Thursday 12 December 2013

Is Simple Better?

Once again Twitter teacher chat raises some interesting educational technology questions.  Chromebooks or ipads?  Louise's question had me asking questions about the question.  Why have we come to a place where we're asking which incomplete but branded and popular technology should we buy for schools?  Google and Apple have spent a lot of money locking in educators to their brand.  To me, that question signals a marketing victory for both of them.

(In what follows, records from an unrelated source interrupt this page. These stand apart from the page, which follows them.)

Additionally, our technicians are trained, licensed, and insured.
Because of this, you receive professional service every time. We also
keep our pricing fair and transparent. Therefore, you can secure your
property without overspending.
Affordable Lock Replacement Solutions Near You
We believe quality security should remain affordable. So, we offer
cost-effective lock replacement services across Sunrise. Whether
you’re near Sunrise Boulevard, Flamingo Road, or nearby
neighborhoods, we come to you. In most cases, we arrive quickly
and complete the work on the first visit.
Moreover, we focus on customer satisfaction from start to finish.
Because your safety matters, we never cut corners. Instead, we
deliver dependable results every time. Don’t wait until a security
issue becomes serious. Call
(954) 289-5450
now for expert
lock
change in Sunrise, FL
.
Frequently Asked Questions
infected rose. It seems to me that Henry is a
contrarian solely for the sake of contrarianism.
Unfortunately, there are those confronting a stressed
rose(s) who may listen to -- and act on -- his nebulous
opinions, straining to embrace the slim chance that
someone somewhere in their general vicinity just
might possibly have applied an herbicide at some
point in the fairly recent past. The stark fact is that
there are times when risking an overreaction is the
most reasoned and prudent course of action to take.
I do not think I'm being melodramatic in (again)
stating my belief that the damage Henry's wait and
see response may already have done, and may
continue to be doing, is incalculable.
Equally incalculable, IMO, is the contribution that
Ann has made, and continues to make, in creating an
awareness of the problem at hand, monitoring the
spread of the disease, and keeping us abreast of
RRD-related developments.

Later in the conversation Julie asked what Chromebooks can't do.  At three hundred bucks a pop I'd hope they can do everything a comparably priced netbook could, but they can't.  They can't print, they can't connect to a projector to share a presentation, they can't install drivers so you can't use any peripherals on them (one wonders why they have usb ports at all).  Want to plug a scanner in to your chromebook?  No.  Want to plug in an Arduino?  No.  Want to install a decent graphics editor?  Sorry.  Want to install a fully fledged word processor instead of frustrating yourself with what g-docs still can't do?  Sorry.  Want to install an IDE and do some programming?  Nope.  Want to try a different operating system, or even dual boot into multiple environments?  Definitely not, that is the whole reason ipads and Chromebooks exist, to keep you in a closed ecosystem; you give away usefulness for simplicity's sake.

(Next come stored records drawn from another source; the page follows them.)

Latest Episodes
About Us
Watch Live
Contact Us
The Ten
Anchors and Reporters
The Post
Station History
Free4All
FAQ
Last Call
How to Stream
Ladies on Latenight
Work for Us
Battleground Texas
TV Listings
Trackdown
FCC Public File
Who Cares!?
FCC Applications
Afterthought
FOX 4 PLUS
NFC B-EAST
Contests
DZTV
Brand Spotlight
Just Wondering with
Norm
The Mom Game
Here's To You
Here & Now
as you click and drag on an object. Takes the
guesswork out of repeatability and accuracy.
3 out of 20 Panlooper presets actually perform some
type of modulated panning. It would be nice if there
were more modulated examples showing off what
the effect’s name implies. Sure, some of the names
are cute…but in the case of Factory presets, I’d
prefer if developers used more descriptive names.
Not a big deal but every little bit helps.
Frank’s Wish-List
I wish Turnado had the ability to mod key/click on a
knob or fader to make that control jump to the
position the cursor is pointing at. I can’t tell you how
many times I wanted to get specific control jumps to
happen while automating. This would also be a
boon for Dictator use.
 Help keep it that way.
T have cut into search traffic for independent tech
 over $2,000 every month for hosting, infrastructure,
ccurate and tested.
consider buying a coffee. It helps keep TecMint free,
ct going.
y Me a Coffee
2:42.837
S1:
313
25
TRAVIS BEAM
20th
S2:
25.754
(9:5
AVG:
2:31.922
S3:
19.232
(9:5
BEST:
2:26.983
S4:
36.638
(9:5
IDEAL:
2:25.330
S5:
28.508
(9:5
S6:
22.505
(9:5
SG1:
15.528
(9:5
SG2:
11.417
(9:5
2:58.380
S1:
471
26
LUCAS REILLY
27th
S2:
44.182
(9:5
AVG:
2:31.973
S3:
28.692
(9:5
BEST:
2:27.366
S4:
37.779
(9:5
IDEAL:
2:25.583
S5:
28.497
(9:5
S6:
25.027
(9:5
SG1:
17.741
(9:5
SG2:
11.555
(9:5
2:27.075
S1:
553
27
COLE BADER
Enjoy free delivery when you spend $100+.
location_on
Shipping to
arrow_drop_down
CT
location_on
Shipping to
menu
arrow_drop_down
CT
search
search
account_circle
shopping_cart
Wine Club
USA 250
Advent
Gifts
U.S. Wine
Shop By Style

It was suggested that Chromebooks are much cheaper than laptops, but this isn't true either.  The much maligned netbook has grown up.  What used to be a single core, stodgy little laptop is now a dual core machine that starts with much more memory than it used to.  Taking the $300 per Chromebook cost I went looking for a comparable netbook in the fall and found the ruggedized, student ready Lenovo X131 retailing for about $250.  For $300 I'd add another 4 gigs of RAM to it and have an 8gb of RAM multicore netbook for the same price as a glorified browser.  It'll run the Windows version of your choice, and any Linux distro you could throw at it all off the same hard drive... oh, and you can install Chrome and still do everything a Chromebook can.

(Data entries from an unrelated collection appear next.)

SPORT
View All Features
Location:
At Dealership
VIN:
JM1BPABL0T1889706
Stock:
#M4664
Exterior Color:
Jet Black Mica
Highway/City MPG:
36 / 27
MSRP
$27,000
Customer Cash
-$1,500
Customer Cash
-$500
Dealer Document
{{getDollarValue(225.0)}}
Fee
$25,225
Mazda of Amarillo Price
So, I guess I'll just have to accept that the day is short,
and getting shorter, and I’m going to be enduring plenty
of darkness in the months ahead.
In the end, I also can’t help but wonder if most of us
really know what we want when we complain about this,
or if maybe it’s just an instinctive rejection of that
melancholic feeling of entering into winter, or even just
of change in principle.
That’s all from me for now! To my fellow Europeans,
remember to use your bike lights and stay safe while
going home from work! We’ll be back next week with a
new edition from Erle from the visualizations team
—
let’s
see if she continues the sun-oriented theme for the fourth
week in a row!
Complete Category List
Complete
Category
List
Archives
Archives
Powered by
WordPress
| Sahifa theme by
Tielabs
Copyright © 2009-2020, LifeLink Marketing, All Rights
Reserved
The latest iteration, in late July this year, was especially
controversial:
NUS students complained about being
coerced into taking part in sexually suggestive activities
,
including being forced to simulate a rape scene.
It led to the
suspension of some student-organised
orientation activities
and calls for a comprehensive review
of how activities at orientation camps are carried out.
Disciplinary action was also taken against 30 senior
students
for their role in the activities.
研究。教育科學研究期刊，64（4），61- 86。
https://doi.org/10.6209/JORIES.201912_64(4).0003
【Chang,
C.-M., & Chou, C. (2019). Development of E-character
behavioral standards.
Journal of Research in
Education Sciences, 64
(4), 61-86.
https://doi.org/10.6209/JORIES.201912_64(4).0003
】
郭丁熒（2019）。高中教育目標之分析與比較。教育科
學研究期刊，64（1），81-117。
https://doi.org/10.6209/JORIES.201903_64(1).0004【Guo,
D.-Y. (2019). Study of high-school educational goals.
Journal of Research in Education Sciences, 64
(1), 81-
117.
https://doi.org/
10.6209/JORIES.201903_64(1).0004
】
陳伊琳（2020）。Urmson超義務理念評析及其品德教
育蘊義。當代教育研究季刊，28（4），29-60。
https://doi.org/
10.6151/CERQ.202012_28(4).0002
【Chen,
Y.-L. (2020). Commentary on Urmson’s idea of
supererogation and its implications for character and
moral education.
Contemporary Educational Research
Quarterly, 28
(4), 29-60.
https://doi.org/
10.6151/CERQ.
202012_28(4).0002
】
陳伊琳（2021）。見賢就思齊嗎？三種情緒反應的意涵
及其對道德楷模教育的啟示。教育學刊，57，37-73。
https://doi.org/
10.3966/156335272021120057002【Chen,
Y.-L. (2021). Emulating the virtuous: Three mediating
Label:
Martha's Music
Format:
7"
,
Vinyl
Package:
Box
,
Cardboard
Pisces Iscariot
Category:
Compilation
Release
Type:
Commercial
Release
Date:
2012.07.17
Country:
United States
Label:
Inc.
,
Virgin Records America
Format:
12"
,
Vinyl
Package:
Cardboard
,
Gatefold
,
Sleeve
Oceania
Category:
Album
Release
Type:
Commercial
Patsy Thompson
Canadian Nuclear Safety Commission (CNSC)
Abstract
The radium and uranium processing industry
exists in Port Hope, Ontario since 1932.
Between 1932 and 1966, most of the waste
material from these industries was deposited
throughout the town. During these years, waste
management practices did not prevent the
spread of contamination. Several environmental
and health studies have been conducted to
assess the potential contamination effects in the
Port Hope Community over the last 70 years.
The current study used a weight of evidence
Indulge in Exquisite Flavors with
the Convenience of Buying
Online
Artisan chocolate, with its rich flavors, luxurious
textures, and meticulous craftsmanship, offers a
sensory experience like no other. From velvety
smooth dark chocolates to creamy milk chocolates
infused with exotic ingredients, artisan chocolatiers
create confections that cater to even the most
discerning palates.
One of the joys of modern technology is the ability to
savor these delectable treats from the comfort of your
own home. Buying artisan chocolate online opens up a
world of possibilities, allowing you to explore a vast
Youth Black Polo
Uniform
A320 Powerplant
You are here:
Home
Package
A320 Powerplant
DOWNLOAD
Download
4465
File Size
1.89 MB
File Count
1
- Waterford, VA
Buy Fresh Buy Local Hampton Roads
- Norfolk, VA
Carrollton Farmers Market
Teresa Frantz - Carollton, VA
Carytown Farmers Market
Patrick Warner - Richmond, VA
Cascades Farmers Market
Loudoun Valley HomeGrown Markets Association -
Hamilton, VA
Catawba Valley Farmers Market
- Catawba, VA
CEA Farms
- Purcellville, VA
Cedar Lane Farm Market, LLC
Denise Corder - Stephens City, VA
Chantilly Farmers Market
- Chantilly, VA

OK, it might be a bit unfair to call iOS a pointy stick,
but calling Linux needlessly complicated isn't.
I find the limited OSes in tablets and Chromebooks very frustrating.  I'll put up with it in a phone for mobility's sake, but in a day to day device for learning?  I'll admit, Linux is daunting, but Windows & OSx offer full operating systems with many uses.  If we're evolving into simpler and simpler OSes, what does that say about how we are using (and teaching) our technology?

Code.org is doing their hour of coding this week.  I got my nine year old doing it last night.  After we gave up on his ipad not being able to run the site we went to... yep, a regular old Windows machine.  You can't even expect an ipad to display a website properly.  Won't that be fun in a class of thirty kids?  At least it would have worked on a Chromebook.

During the conversation it was suggested that expecting teachers to understand the basic limitations of technology is exclusionary and doesn't allow them to focus on teaching.  I'd argue the opposite: selecting minimally functional technology to begin with is the problem, especially when we do it through the brand moderated ecosystems offered by Google and Apple.  Teachers don't all need to edit their own kernel in Linux, but they should have an understanding of how various technologies enable and limit their ability to perform basic functions (like opening a website properly), especially in a learning space.  Asking for basic digital fluency in teachers isn't asking too much in 2014.  We can then ask for it (by extension) in our students.

This may all sound anti-Google, but I assure you it isn't.  I've had a gmail account since it came out and I've got gigs of data in various Google drives (Dusty World is written in Blogger!).  I own an Android phone because it offers the most open ecosystem.  I value the tools Google offers, but I feel like the Chromebook is a tool designed to close off digital opportunities and drive everyone into a Google-centric cloud.  It follows ipad down the same closed-system dead-end that Windows is flirting with now.

When I'm using peripherals I need a computer, not a glorified web browser.  When I am setting up a complex document I need a proper word processor.  I can't do graphics and video editing in the cloud, I need a general purpose computer, and your students will too, even if that does mean teaching them how to maintain a more administratively complicated machine.

I'd argue for as big a tool-kit that offers as many digital opportunities as you can afford, something the question, "ipads or Chromebooks" doesn't begin to consider.